[[ Records for the exercise, beginning ]]
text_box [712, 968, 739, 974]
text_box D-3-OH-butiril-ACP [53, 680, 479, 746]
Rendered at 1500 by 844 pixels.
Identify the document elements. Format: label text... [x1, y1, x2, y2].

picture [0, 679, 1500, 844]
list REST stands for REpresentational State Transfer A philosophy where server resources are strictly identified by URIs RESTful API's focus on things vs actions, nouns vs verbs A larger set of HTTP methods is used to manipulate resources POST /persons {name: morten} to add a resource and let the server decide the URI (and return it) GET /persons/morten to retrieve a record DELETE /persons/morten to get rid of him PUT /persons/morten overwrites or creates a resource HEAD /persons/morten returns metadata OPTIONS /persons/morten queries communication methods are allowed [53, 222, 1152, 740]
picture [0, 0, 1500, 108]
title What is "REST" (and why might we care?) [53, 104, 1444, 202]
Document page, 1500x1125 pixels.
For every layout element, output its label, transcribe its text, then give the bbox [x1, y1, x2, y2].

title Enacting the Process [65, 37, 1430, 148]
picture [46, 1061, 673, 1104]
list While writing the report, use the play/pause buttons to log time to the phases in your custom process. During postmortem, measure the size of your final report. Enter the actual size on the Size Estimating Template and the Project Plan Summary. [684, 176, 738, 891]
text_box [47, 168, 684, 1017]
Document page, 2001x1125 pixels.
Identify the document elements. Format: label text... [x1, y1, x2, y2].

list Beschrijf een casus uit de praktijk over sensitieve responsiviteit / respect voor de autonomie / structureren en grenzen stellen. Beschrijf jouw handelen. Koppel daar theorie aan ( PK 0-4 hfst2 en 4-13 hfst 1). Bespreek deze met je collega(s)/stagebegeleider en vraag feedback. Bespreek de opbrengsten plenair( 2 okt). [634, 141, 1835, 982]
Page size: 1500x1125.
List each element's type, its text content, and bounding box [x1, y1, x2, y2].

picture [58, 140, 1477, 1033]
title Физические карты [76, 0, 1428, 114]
[[ Records for the exercise, end ]]
● Directive
Of all the lines in the data above, show only those that hold the word "pixels".

● Result of this task
Rendered at 1500 by 844 pixels.
Document page, 1500x1125 pixels.
Document page, 2001x1125 pixels.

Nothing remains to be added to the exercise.